So, remote employees need to manage their energy more than just manage time. Classical time management is aimed at optimizing the use of time to be more productive. Managing energy is aimed at striking a good balance between productivity and replenishing energy sources.

Also, it considers that people have different circadian (24 hours) rhythms. Scheduling tasks based on high energy moments and lows makes sense but goes against common practice of everyone working the same day hours and rhythms.

Schwartz et al. mention the 4 sources of energy and make practical suggestions on how to take these into account.
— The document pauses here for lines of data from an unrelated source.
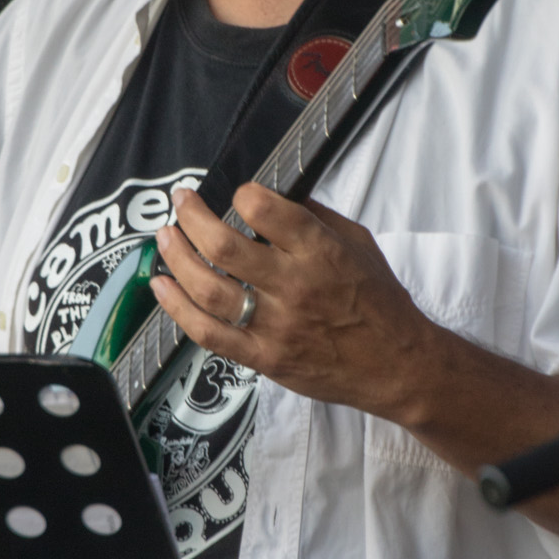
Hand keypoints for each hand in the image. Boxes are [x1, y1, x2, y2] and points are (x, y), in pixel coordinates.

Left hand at [151, 182, 435, 419]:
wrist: (397, 365)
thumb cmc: (380, 302)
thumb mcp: (359, 244)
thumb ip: (316, 218)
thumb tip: (275, 194)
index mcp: (321, 252)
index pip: (266, 210)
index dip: (243, 194)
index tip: (238, 193)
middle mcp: (294, 286)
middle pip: (223, 245)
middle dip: (192, 216)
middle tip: (181, 202)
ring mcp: (275, 325)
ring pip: (207, 288)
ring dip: (176, 257)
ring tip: (165, 237)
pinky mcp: (263, 357)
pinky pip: (208, 333)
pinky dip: (177, 308)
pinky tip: (161, 286)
This can be a useful framework both for individuals and managers to look at how they organise their working days in the home office.

In the next blog, we will zoom in on what remote managers can do to help team members manage their energy better.


Enhance your sleep by setting an earlier bedtime and reducing alcohol use.

Reduce stress by engaging in cardiovascular activity at least three times a week and strength training at least once.

Eat small meals and light snacks every three hours.

Learn to notice signs of imminent energy flagging, including restlessness, yawning, hunger, and difficulty concentrating.

Take brief but regular breaks, away from your desk, at 90- to 120-minute intervals throughout the day.


Defuse negative emotions—irritability, impatience, anxiety, insecurity—through deep abdominal breathing.

Fuel positive emotions in yourself and others by regularly expressing appreciation to others in detailed, specific terms through notes, e-mails, calls, or conversations.

Look at upsetting situations through new lenses. Adopt a “reverse lens” to ask, “What would the other person in this conflict say, and how might he be right?” Use a “long lens” to ask, “How will I likely view this situation in six months?” Employ a “wide lens” to ask, “How can I grow and learn from this situation?”


Reduce interruptions by performing high concentration tasks away from phones and e-mail.

Respond to voice mails and e-mails at designated times during the day.

Every night, identify the most important challenge for the next day. Then make it your first priority when you arrive at work in the morning.


Identify your “sweet spot” activities—those that give you feelings of effectiveness, effortless absorption, and fulfilment. Find ways to do more of these.

Allocate time and energy to what you consider most important.

Live your core values. For instance, if consideration is important to you but you are perpetually late for meetings, practice intentionally showing up five minutes early for meetings.